## [Assigned task]
Exactly as written, restate the material below from its first line through the line containing "Vertica, Vertica attempts", and stop there.

## [Information shown]

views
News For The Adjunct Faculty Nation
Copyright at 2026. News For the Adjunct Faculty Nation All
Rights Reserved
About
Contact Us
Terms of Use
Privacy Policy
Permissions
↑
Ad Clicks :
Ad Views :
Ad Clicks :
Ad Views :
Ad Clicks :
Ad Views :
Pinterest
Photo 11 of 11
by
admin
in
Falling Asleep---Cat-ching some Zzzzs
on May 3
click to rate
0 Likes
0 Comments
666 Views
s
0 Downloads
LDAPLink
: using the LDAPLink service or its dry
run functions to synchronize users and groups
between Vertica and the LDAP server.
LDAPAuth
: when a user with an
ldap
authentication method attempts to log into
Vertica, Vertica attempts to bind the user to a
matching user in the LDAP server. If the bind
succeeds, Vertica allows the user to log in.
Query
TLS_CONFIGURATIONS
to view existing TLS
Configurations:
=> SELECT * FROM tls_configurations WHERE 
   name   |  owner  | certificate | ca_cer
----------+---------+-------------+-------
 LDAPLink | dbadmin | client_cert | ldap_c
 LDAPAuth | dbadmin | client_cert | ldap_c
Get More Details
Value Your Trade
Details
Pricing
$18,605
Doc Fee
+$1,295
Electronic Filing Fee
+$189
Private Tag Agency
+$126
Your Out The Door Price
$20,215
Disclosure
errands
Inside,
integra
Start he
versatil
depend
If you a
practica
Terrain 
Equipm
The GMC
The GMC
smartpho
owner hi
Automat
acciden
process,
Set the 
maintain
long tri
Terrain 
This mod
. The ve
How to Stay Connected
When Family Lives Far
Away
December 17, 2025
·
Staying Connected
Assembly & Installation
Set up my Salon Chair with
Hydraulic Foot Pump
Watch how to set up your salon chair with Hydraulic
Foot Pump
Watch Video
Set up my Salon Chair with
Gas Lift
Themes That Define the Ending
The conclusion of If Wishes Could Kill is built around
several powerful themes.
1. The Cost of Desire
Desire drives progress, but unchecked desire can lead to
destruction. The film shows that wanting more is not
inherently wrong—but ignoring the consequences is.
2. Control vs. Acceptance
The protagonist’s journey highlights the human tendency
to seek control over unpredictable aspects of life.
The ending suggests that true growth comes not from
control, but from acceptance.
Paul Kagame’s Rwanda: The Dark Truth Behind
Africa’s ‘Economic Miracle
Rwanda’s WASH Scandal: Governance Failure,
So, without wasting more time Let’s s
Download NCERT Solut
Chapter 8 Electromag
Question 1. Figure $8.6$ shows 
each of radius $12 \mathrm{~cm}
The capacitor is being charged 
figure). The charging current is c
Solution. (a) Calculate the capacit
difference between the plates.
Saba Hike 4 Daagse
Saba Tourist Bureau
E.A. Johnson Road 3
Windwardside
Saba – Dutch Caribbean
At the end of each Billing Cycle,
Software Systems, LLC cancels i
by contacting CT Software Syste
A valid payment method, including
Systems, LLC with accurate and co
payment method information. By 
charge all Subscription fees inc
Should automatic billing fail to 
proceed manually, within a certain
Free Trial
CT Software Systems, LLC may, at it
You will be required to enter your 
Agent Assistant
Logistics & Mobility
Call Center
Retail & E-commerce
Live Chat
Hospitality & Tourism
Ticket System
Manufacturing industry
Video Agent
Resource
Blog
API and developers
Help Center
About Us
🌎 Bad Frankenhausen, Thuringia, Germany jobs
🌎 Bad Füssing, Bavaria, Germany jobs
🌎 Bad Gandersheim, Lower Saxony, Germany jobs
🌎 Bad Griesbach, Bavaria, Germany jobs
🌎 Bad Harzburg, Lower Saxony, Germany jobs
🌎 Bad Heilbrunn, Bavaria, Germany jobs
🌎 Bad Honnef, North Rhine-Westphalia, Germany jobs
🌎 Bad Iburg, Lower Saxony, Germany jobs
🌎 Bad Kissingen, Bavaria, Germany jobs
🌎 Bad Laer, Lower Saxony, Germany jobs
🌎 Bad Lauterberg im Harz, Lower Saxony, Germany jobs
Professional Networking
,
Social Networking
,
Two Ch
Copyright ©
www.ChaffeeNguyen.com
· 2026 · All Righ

## [Task solution]
views
News For The Adjunct Faculty Nation
Copyright at 2026. News For the Adjunct Faculty Nation All
Rights Reserved
About
Contact Us
Terms of Use
Privacy Policy
Permissions
↑
Ad Clicks :
Ad Views :
Ad Clicks :
Ad Views :
Ad Clicks :
Ad Views :
Pinterest
Photo 11 of 11
by
admin
in
Falling Asleep---Cat-ching some Zzzzs
on May 3
click to rate
0 Likes
0 Comments
666 Views
s
0 Downloads
LDAPLink
: using the LDAPLink service or its dry
run functions to synchronize users and groups
between Vertica and the LDAP server.
LDAPAuth
: when a user with an
ldap
authentication method attempts to log into
Vertica, Vertica attempts to bind the user to a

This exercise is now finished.